05.09.2009
Klara Honsl und Linda Schlemmer sind Vize-Studenteneuropameisterinnen
Die zehnköpfige Schweizer Delegation kehrt mit einer Silbermedaille im Frauen Zweier-ohne von den 5. Studenten-Europameisterschaften im polnischen Kruszwica heim. Die anderen vier Boote haben das A-Final verpasst, wenn auch zum Teil nur knapp: Damian Senn (SC Wädenswil, ETH Zürich) im schweren Skiff fehlten nur ein paar Zehntelsekunden fürs A-Finale, er gewann dann das B-Final klar. Pascal Zibung (SC Luzern, Uni Luzern) im Leichtgewichtsskiff erging es ähnlich: Im Hoffnungslauf lieferte er sich einen harten Kampf mit dem Holländer Erik Dietrich, den er auf den dritten Fünfhundert Metern verlor. Im B-Final kam er im Gegenwind schlechter vorwärts als seine Gegner und belegte den vierten Platz. Auch wenn die Männer noch nicht ins A-Finale fuhren, verbuchte es das Schweizer Team als Erfolg, erstmals in den Männerdisziplinen am Start gewesen zu sein.

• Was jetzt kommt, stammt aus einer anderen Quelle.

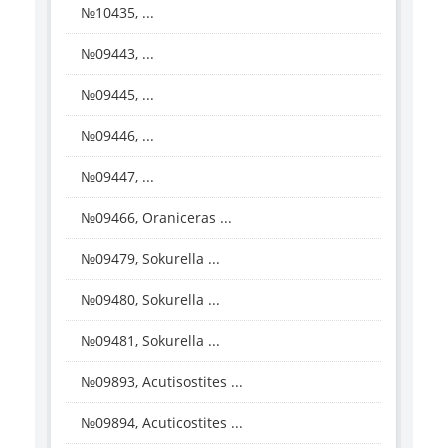
№10435, ...
№09443, ...
№09445, ...
№09446, ...
№09447, ...
№09466, Oraniceras ...
№09479, Sokurella ...
№09480, Sokurella ...
№09481, Sokurella ...
№09893, Acutisostites ...
№09894, Acuticostites ...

Bei den Frauen waren drei Boote am Start: Sandra Kummer (Belvoir RC Zürich, Fachhochschule Wädenswil) im Leichtgewichtsskiff gewann an ihrer ersten Studenten-EM wertvolle Erfahrungen gegen sehr starke Konkurrenz, konnte aber noch keine Gegnerin schlagen und belegte Platz 12. Im Vierer-ohne starteten nebst der letztjährigen Siegerin im Achter, Jane Allison (Belvoir RC Zürich, ETH Zürich), auch drei neue Studentenruderinnen: Salome Handschin (Belvoir RC Zürich, ETH Zürich), Andrea Weber (RC Baden, ETH Zürich) und Rachel Mendez (RC Baden, Uni Zürich) fuhren ihre ersten gemeinsamen Rennen. Die neue Mannschaft steigerte sich von Rennen zu Rennen, verpasste das A-Finale zwar, lieferte sich im B-Final ein packendes Rennen mit der Uni Poznan, das sie im Endspurt für sich entschieden, somit belegten sie den sechsten Schlussrang.
Klara Honsl und Linda Schlemmer traten nach Silber (2007) und Gold (2008) im Achter dieses Jahr im Zweier-ohne an, in dem sie auch amtierende Schweizer Meisterinnen sind.
Sie setzten sich mit einem fulminanten Start mit Schlagzahl 46 an die Spitze und kämpften mit den schottischen Meisterinnen über 1000 Meter um die Führung. Nach Streckenhälfte mussten sie die körperlich überlegenen - oder besser: überragenden! - Studentinnen aus Edinburgh ziehen lassen, hielten die Mannschaften aus Cambridge und Durham aber immer auf Distanz.
Die polnischen Gastgeber haben uns eine sehr gute und sehr stark besetzte Regatta organisiert. Zudem haben die Polen selber, und vor allem die Universitäten in Bydgoszcz, die Regatta dominiert, und dies mit herausragenden Leistungen. Die Männerachter fuhren bespielsweise schon in den Vorläufen 5:39 und 5:42.